Alberta Court of King’s Bench sends family farm share valuation dispute to arbitration

Estate says arbitral clauses are void due to void nature of larger agreement

Alberta Court of King’s Bench sends family farm share valuation dispute to arbitration
Law Courts in Edmonton, with the Court of King’s Bench of Alberta
By Bernise Carolino
Mar 19, 2026 / Share

In a case where an estate resisted selling a deceased person’s shares in a family farm to his family members, the Alberta Court of King’s Bench granted the application to appoint an arbitrator to resolve the parties’ share valuation dispute. 

For over a century, the family involved in Lutz v Lutz Estate, 2026 ABKB 198, owned and operated Egg Lake Farms, currently held in a family-owned corporation. 

In August 2008, the corporation and the three voting shareholders – Andrew and sons John and Ken – executed an agreement to define and qualify their rights and obligations to one another, as well as the terms and conditions for their activities under the corporate structure. The agreement had two arbitration clauses. 

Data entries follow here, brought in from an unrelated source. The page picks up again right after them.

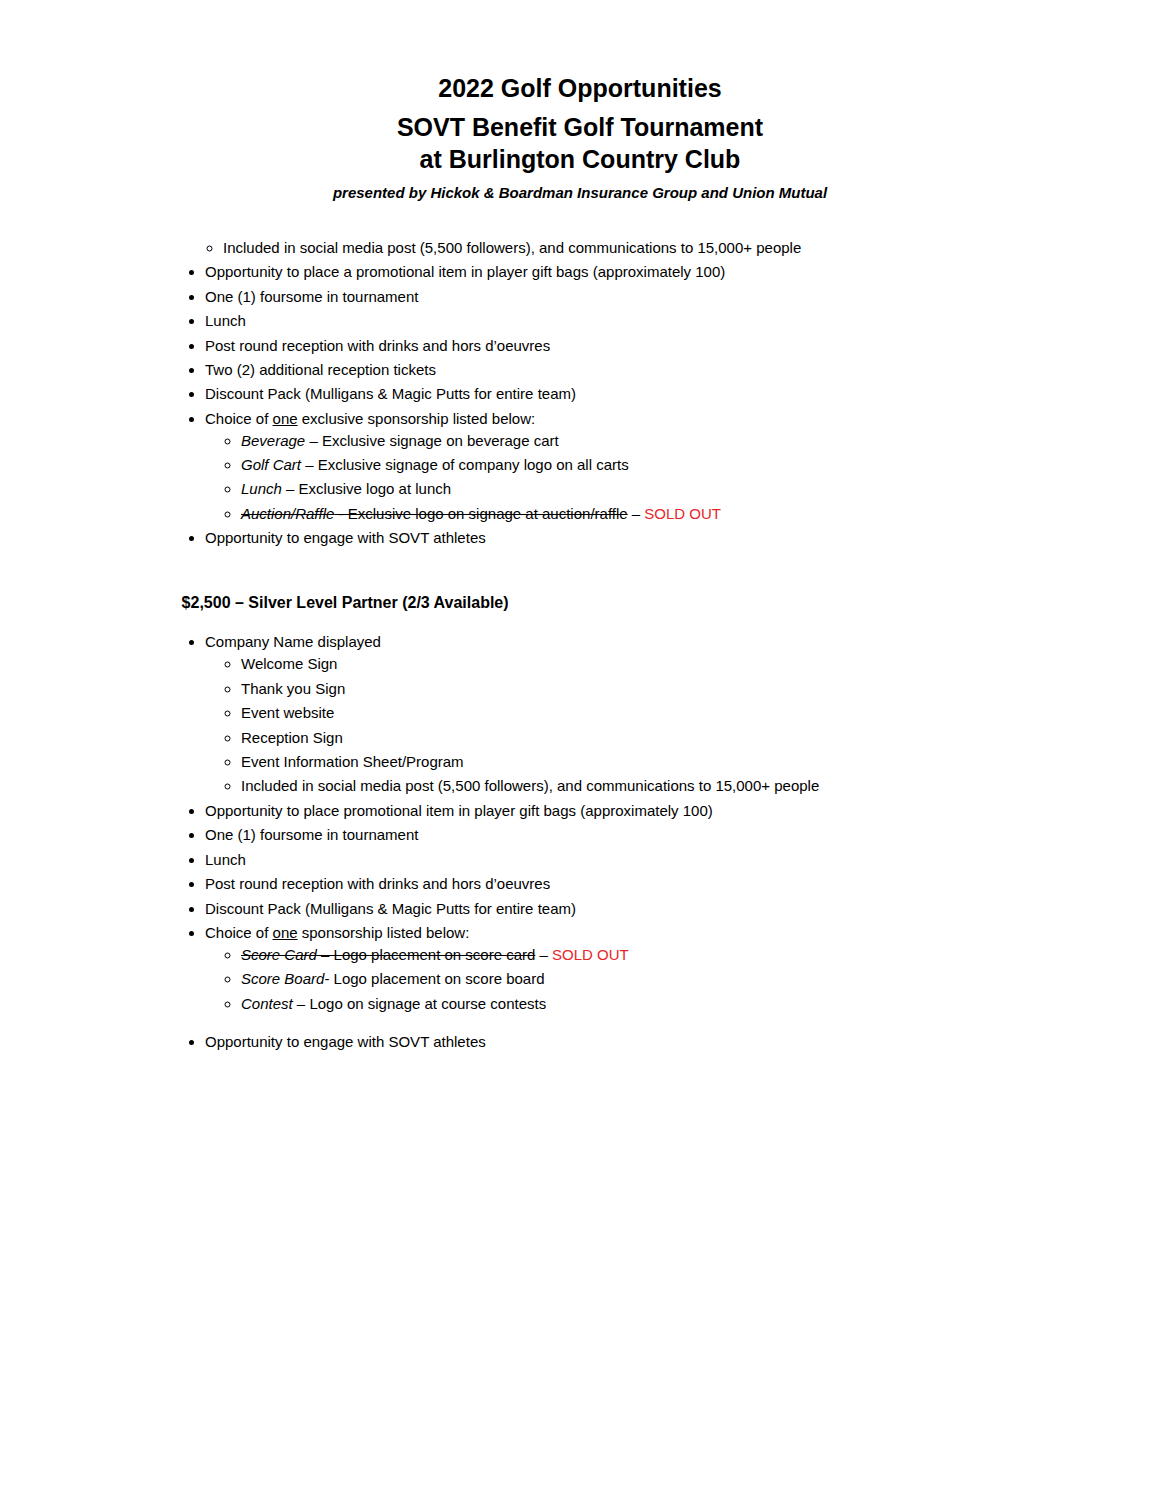2022 Golf Opportunities
SOVT Benefit Golf Tournament
at Burlington Country Club
presented by Hickok & Boardman Insurance Group and Union Mutual
Included in social media post (5,500 followers), and communications to 15,000+ people
Opportunity to place a promotional item in player gift bags (approximately 100)
One (1) foursome in tournament
Lunch
Post round reception with drinks and hors d’oeuvres
Two (2) additional reception tickets
Discount Pack (Mulligans & Magic Putts for entire team)
Choice of one exclusive sponsorship listed below:
Beverage – Exclusive signage on beverage cart
Golf Cart – Exclusive signage of company logo on all carts
Lunch – Exclusive logo at lunch
Auction/Raffle - Exclusive logo on signage at auction/raffle – SOLD OUT
Opportunity to engage with SOVT athletes
$2,500 – Silver Level Partner (2/3 Available)
Company Name displayed
Welcome Sign
Thank you Sign
Event website
Reception Sign
Event Information Sheet/Program
Included in social media post (5,500 followers), and communications to 15,000+ people
Opportunity to place promotional item in player gift bags (approximately 100)
One (1) foursome in tournament
Lunch
Post round reception with drinks and hors d’oeuvres
Discount Pack (Mulligans & Magic Putts for entire team)
Choice of one sponsorship listed below:
Score Card – Logo placement on score card – SOLD OUT
Score Board- Logo placement on score board
Contest – Logo on signage at course contests
Opportunity to engage with SOVT athletes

Paragraph 4.01, which explained the manner of corporate share valuation every year, required the submission of a dispute to arbitration if the shareholders – or the surviving shareholders and a deceased shareholder’s personal representative – challenged the valuation. 

More broadly, paragraph 6 required the referral of a dispute to a single arbitrator if the parties had any disagreement referring to the agreement or any matter arising under its terms. 

John died in May 2016. The applicants – Ken and his son Brian, who held some shares formerly owned by Andrew – sought to purchase John’s shares under the 2008 agreement, which permitted the remaining shareholders to buy the shares of a deceased shareholder. 

The applicants and John’s estate disputed the share valuation and the existence of any obligation on the estate’s part to sell the shares to the applicants. 

In March 2025, the applicants sent the estate a notice to arbitrate. They then applied to appoint an arbitrator under s. 10 of Alberta’s Arbitration Act, 2000. 

Via its personal representatives, the estate alleged that: 

  • The 2008 agreement was void – or voidable and declared void by the estate – which would render the arbitration clauses void 
  • The arbitration notice was untimely and subject to a bar under Alberta’s Limitations Act, 2000 

Arbitration ordered

Granting the application and denying the estate’s cross-application, the Court of King’s Bench of Alberta appointed Robert Graesser, the parties’ mutual choice, as arbitrator. 

One issue was the interpretation of s. 17(3) of the Arbitration Act, providing that: “If the arbitration agreement forms part of another agreement, it shall, for the purpose of a ruling on jurisdiction, be treated as an independent agreement that may survive even if the other agreement is found to be invalid.” 

The estate asserted that s. 17(3) did not have the meaning suggested by a plain reading of its words. However, the court ruled that the estate’s cited cases did not support its argument. 

According to the court, under the separability doctrine for arbitration, an arbitration clause was not necessarily invalid merely because the underlying agreement was invalid. The court pointed out that the estate’s arguments against the validity of the larger agreement did not challenge the validity of the arbitration clauses as separate agreements. 

The court noted that the estate did not dispute that John had signed the agreement, and that there was no challenge against his capacity to enter into the agreement or his intention to be a party to arbitration agreements within the larger agreement. 

Regarding the Limitations Act issue, the court held that the question of whether the delay operated as a bar to arbitration would require a factual inquiry beyond the limited or superficial consideration referred to in Dell Computer Corp v Union des consommateurs, 2007 SCC 34. Thus, the court said the arbitrator could resolve this matter.